Ein weiterer Unterschied zu den offenen Kopfhörern sind die magnetisch haftenden Ohrpolster des Sennheiser HD 820. Diese bestehen aus Kunstleder mit Mikrofaserfüllung und fallen spürbar dicker aus, was den Ohrabschluss und damit die passive Geräuschdämpfung begünstigen soll.
Ein angenehmer Anpressdruck, das geringe Gewicht von 360 Gramm und die weiche Polsterung sorgen bei mir für ein angenehmes Tragegefühl des Sennheiser-Kopfhörers. Selbst nach mehreren Stunden auf dem Kopf kann ich von keinen negativen Begleiterscheinungen berichten.
Für den perfekten Ohrabschluss und die richtige Bassentwicklung ist trotzdem etwas Feingefühl gefragt. Nach kurzem hin- und herrücken scheint der Idealpunkt erreicht und die Außengeräuschdämpfung stellt sich spürbar ein. Damit ist der Sennheiser HD 820 in der Theorie für den Einsatz im Freien geeignet – ein leistungsstarker Verstärker vorausgesetzt.
Die verbauten Ringradiator-Treiber mit 56 mm Durchmesser, die auch im HD 800 und HD 800 S zum Einsatz kommen, sind mit einem Impedanzwert von 300 Ohm deutlich leistungshungrig. Für die Verwendung zuhause bietet der Hersteller mit dem Sennheiser HDV 820 einen passenden Kopfhörerverstärker an.
Zum Zubehörpaket des Sennheiser HD 820 gehören drei 3,6-Meter-OFC-Kupferkabel mit den Steckervarianten 6,3-mm-Klinke, 4,4-mm-Pentaconn und 4-Pin-XLR. Letztere beiden eignen sich für symmetrische Kopfhörerverstärker.

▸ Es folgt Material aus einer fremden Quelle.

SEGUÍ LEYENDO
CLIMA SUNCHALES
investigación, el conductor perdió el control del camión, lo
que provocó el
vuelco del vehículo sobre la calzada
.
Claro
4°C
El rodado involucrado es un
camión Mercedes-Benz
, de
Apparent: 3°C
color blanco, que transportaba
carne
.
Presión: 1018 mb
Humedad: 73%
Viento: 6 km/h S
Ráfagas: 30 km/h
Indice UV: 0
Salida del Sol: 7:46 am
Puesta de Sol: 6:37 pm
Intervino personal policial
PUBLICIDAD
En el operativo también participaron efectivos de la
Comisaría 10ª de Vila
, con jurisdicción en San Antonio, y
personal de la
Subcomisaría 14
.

Außerdem liegen dem Kopfhörer ein USB-Stick mit Bedienungsanleitung als PDF-Datei und Frequenzgang-Messbericht, eine gedruckte Bedienungsanleitung, die Aufbewahrungsbox und ein Mikrofasertuch bei.
Der Klassiker HD 800 ist für seinen feinauflösenden Höhenbereich bekannt, könnte hin und wieder aber etwas mehr Fülle im Tiefgang vertragen. Genau an diesen beiden Punkten setzt der Sennheiser HD 820 an: Er nimmt sich in den Höhen ein wenig zurück und wirkt damit besonders krellen Audioaufnahmen entgegen. Der Bass kommt dagegen voluminöser, ist aber keineswegs überrepräsentiert.
Damit fügt sich der Sennheiser HD 820 perfekt in die 800er-Reihe ein. Jeder Ton – egal ob im Präsenzbereich oder im Tiefbass, ob im großen Orchester oder in kleiner Instrukentalbesetzung ist deutlich herauszuhören. Der geschlossene Kopfhörer klingt absolut sauber, ohne Frequenzvorlieben und dennoch unterscheidet er sich von seinen Geschwistern.
Wer vorrangig ernste Musik hört, fährt meiner Meinung nach aufgrund des offenen Designs, den luftigeren Höhen und der größeren Klangbühne mit dem HD 800 (S) besser. Für Rock, Pop und elektronische Musik entscheide ich mich dagegen für den Sennheiser HD 820, da dieser eine Spur straffer, tiefer und weniger anspringend agiert.
Die Entscheidung ob für oder gegen ein Modell aus der HD-800-Reihe ist immer auch eine Frage des persönlichen Geschmacks. Hauptcharakterzug der Kopfhörer ist ihre Nüchternheit, die gnadenlos alles offenlegt, was im Tonstudio produziert wurde – mit allen stilistische Details aber auch den Fehlern in der Tonaufnahme.
Wer nach einem Wohlfühlkopfhörer sucht, der die Musik weichzeichnet, in den Bässen drückt und der Wiedergabe Wärme verleiht, ist hier falsch beraten. Wer dagegen die akustische Lupe aufsetzen mag und kein Detail verpassen will, trifft mit einem Kopfhörer aus der HD-800-Serie die richtige Wahl. Aus dem 3er-Gespann geht der Sennheiser HD 820 Bässe am kräftigsten an und schützt bei lauter Umgebung vor Übersprechen.
Mit dem HD 820 ist Sennheiser der Spagat zwischen audiophiler Wiedergabe und Schallabschirmung durch ein geschlossenes Gehäuse gelungen. Daran haben sich bereits viele Hersteller versucht und sind kläglich gescheitert. Der Hersteller setzt hier auch weiterhin auf seine bewährten Ringradiator-Membranen, die für den natürlichen Klang verantwortlich sind. Ein angenehmer Tragekomfort und das üppige Zubehörpaket runden den Kopfhörer ab und machen ihn zu einer echten Empfehlung für audiophilen Musikgenuss mit einem geschlossenen Kopfhörer.